Concernant l’écriture de questions, les élèves doivent apprendre à distinguer les 3 niveaux (factuelles, compréhension et connexion). Ceci peut se faire par exemple en leur présentant des questions déjà écrites et en leur demandant de les ranger dans la bonne catégorie. Le point essentiel est qu’ils distinguent bien le niveau 1, factuel, qui demande simplement de répéter, des niveaux 2 et 3, qui demandent d’interpréter, et donc d’aller au-delà de ce qui a été strictement présenté en cours.

L’enseignant peut aussi montrer comment il ferait lui-même pour générer des questions spécifiques à partir de la liste de questions types. Ceci peut s’effectuer en faisant l’exercice devant eux et en verbalisant ses pensées.

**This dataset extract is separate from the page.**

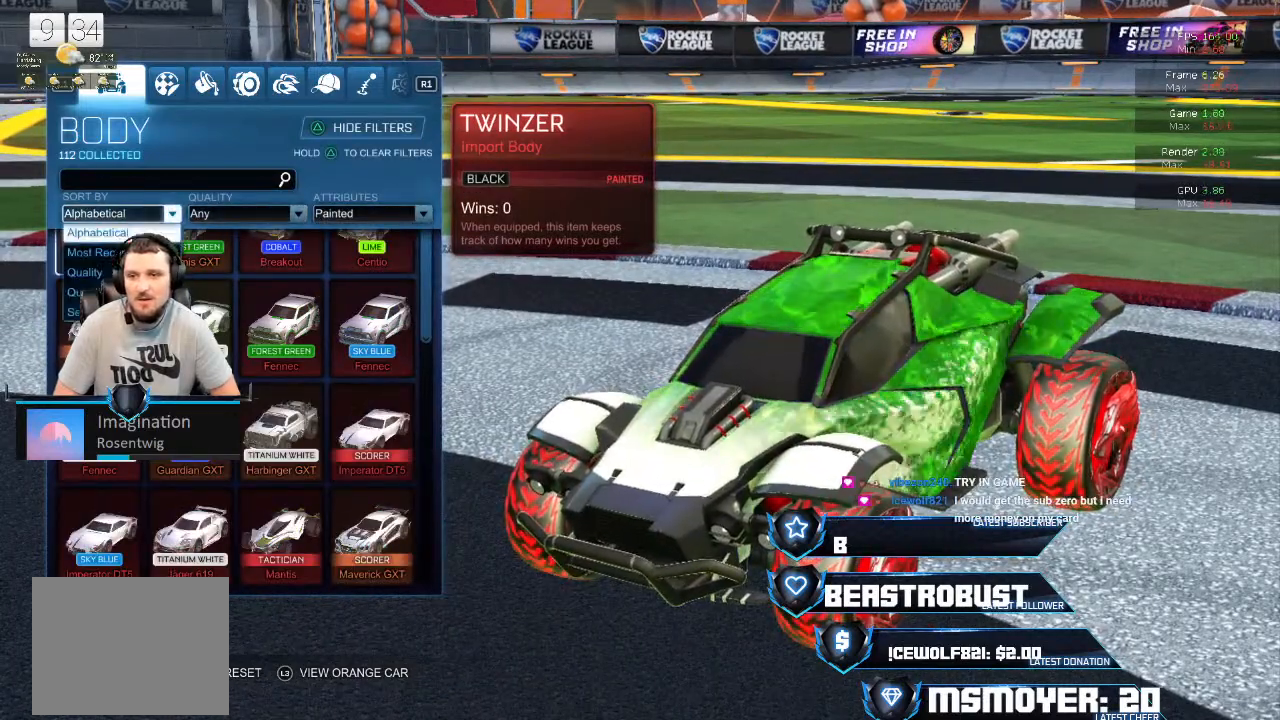
{"buttons": [], "left_stick": "center", "right_stick": "center", "events": [[333, "CROSS", "down"], [500, "CROSS", "up"]]}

Un entraînement à l’écriture de questions peut être mis en place, en proposant par exemple aux élèves d’écrire des questions à partir d’une liste de questions types, puis d’échanger entre eux sur la pertinence des questions (mais sans tenter d’y répondre). Un retour en classe entière peut ensuite s’effectuer. Une erreur classique consiste à n’utiliser que les deux premières questions types de la liste au lieu de choisir de manière réfléchie celles qui seraient les plus adaptées au contenu précis du cours.

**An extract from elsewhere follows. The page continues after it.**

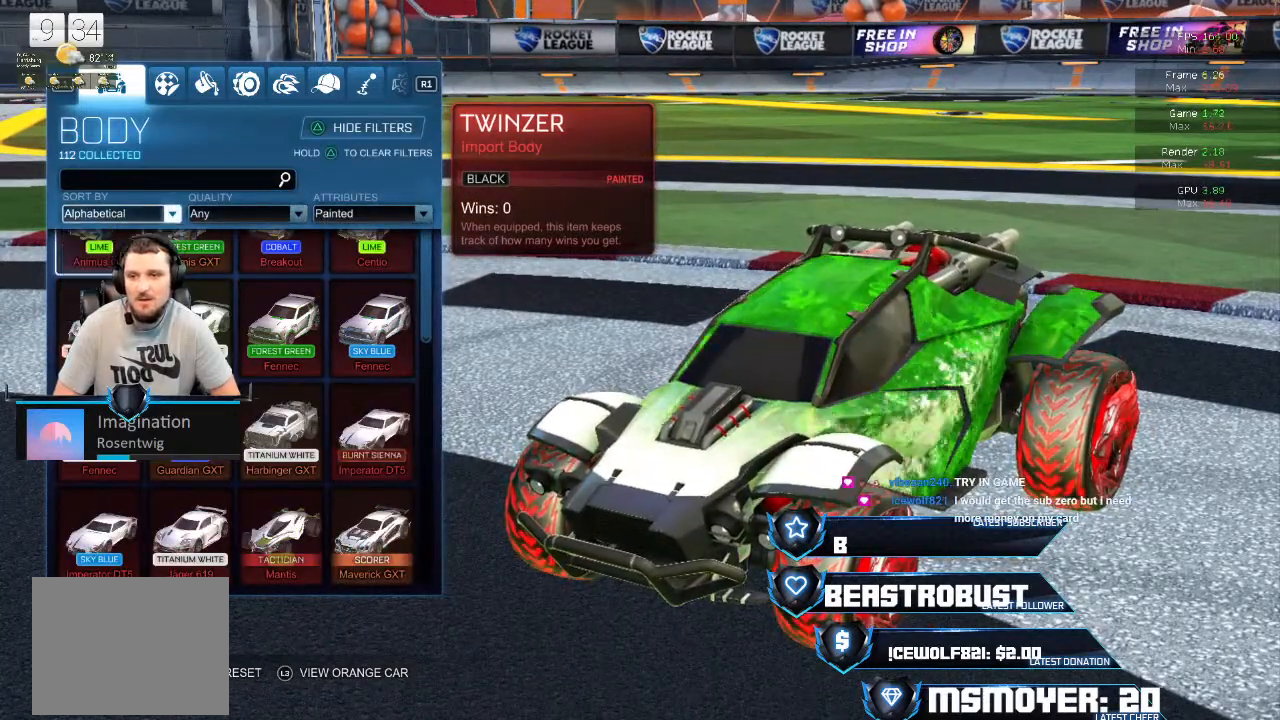
{"buttons": [], "left_stick": "center", "right_stick": "center", "events": []}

Il est aussi nécessaire d’enseigner aux élèves comment répondre aux questions. La première étape consiste à percevoir la différence entre décrire quelque chose, c’est-à-dire raconter le “quoi”, et l’expliquer, c’est-à-dire dire raconter le “pourquoi” et le “comment”. De plus, une explication nécessite d’utiliser ses propres mots. Et enfin cela nécessite de relier la notion que l’on tente d’expliquer à quelque chose de déjà connu, pour soi et pour ses auditeurs. Les bonnes explications utilisent des mots tels que "parce que", "donc", "en conséquence", "afin de", etc. Ces mots relient les idées entre elles et indiquent clairement la nature de cette relation (par exemple causale ou comparative). Toutes ces notions doivent être enseignées aux élèves et il est intéressant de les faire travailler sur un exemple réel qui compare la différence entre une description et une explication, tel que celui-ci (traduit et résumé de King, 1994) :

Exemple de description du système circulatoire

Le système circulatoire est composé du cœur, des veines, des artères et du sang. Certaines artères et veines sont petites, d’autres sont grandes. Le cœur pompe le sang dans les artères et les veines.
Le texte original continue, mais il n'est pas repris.